When the issue at hand is cancer, the outcomes of this communication chasm can be disastrous, possibly fatal. In my field, the field of injury, pain and human movement, the stakes are lower. No one dies from Reiki healing or a Reflexology session, but the fundamental problem remains- there is a disconnect between CAM providers and science based practitioners. Fundamentally, this is a product of the CAM provider’s tendency to proceed from a platform of belief, driven by confirmation bias and post hoc errors. Conversely, the science based provider’s tendency is to proceed from a platform of acknowledged uncertainty, relative risk assessment and the weighing up of divergent sources and lines of evidence.
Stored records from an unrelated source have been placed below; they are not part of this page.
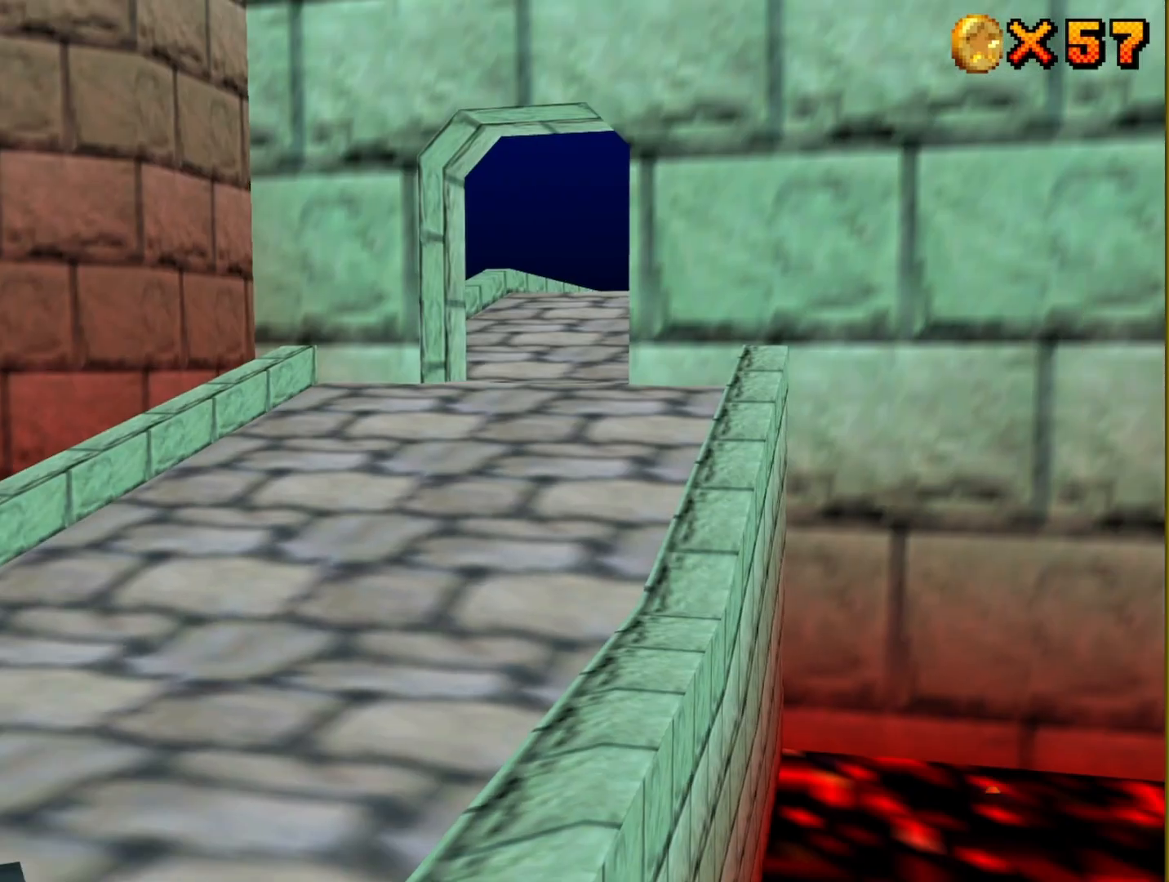
{"buttons": ["A"], "left_stick": "center", "events": [[150, "B", "up"], [283, "left_stick", "center"], [400, "A", "down"]]}
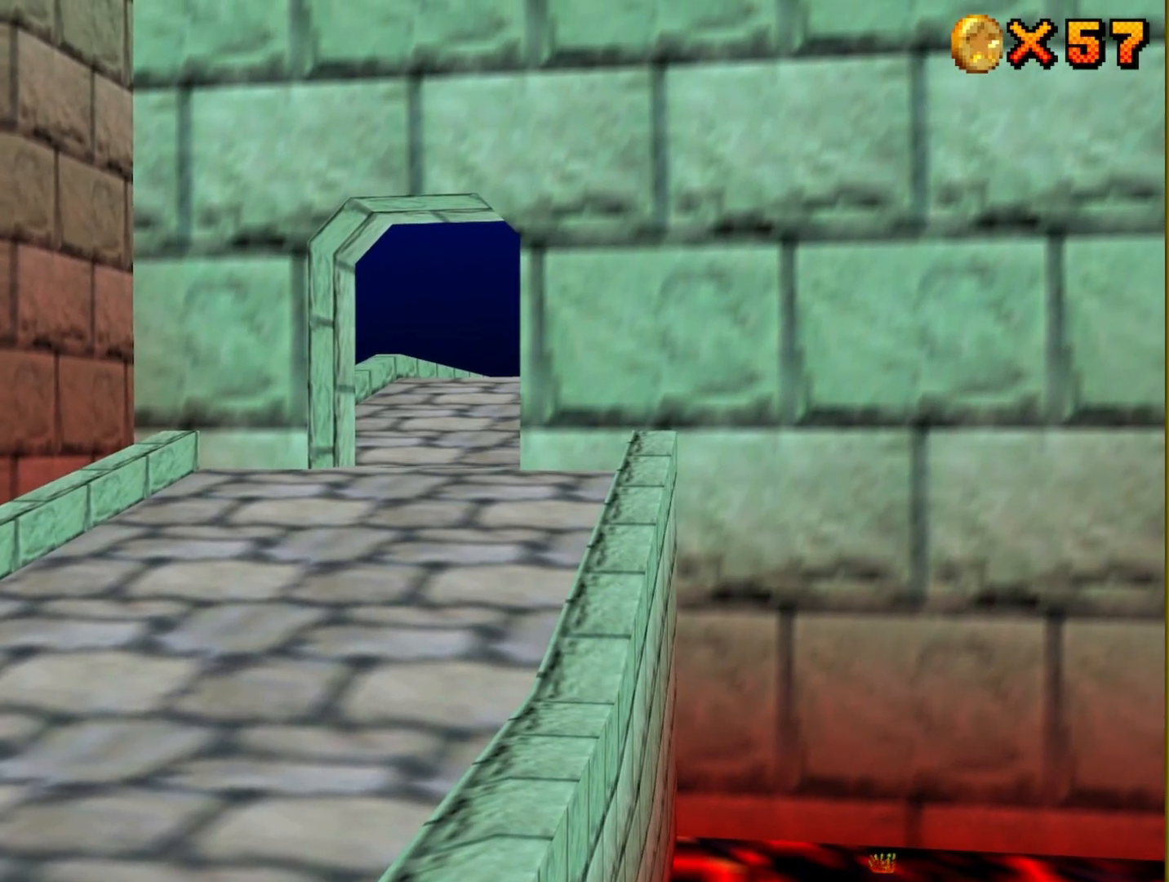
{"buttons": ["A"], "left_stick": "right", "events": [[67, "left_stick", "right"]]}
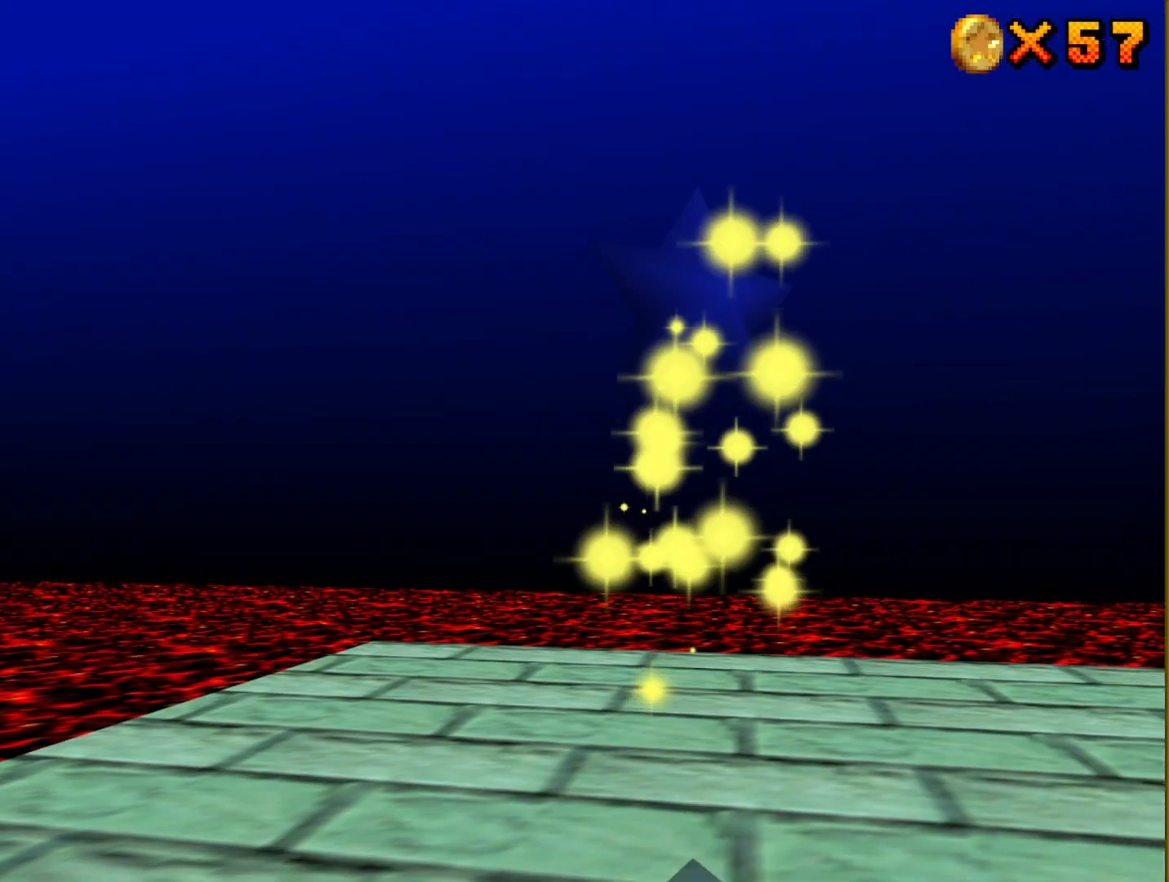
{"buttons": ["A"], "left_stick": "right", "events": []}
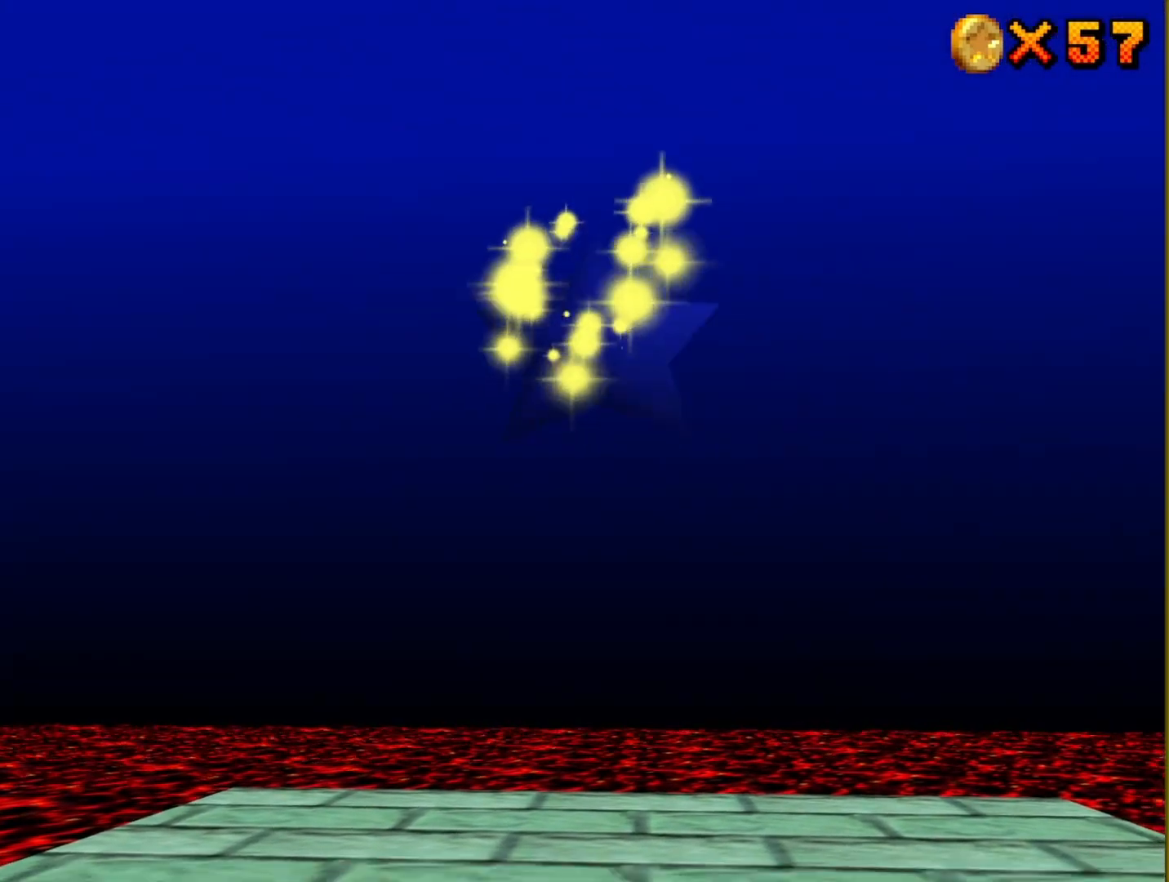
{"buttons": ["A"], "left_stick": "right", "events": []}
Further complicating matters is the tendency from a proportion of those within science based professions to fall victim to the seductiveness of confirmation bias and the delusion of post hoc errors. Susceptibility to these trappings is a birthright of being a human being, and it manifests in healthcare as CAM treatment, and as pseudoscientific treatment by conventional practitioners who should know better.
So where does this leave you, the consumer of healthcare? In short, I think it means that navigating your healthcare system is damn hard. I don’t think we live in a culture where you can afford to simply take what your healthcare provider says at face value. I think that increasingly, there is a need for you, the consumer, to be better informed about your health needs. I would encourage you to have the courage to ask questions of your healthcare providers. You are paying good money for their expertise… it is reasonable that that expertise is unpacked in a manner that leaves you thoroughly informed. Don’t be afraid to make your healthcare provider work hard. Providing healthcare shouldn’t be a walk in the park for the healthcare professional. Ask your CAM provider, or Doctor, or Physio to explain how your symptoms led them to the diagnosis they provided you. Ask them to explain how they ruled out other diagnoses. Ask them about suggested treatments, and how they work. Ask about other treatment options, how they work, and why one might be favoured over another. Ask about anticipated short term and long term effects of the treatment. Ask about side effects, and any risks associated with the treatment. Ask how these risks are weighed against the benefits. Ask for the evidence the provider uses to guide their assessment and treatment of your health. If the answers sound like bullshit… they probably are.
If you receive answers that are evasive, or dismissive in any way, I would move onto another provider. If you receive answers that boil down to a confident “trust me… you’re in good hands” response, I would move onto another provider. If the answers you receive are overtly certain, or absolute in terms of the confidence in a particular outcome, I would be suspicious, and would suggest getting a second opintion.
If the answers you receive are described in terms of clearly stated benefits, and are weighed up against clearly stated risks, and if the provider is comfortable telling you that there is no absolutely definitive cause or treatment for your condition, and if he or she can direct you to additional reading material, I would give the provider a chance. Take the opportunity to read the material provided to you, and vet it against other sources. Being informed is really the best way for you to manage your health.
If however, you are comfortable with the answer – “trust me, I got this, don’t worry about the details”, by all means continue with the provider. It may only ever manifest as a superfluous or possibly worthless expense for you, with no other adverse impact on your life. At worst though, poorly informed, blind faith in a particular provider’s advice can have dire consequences if or when serious disease or pathology strikes you or your family.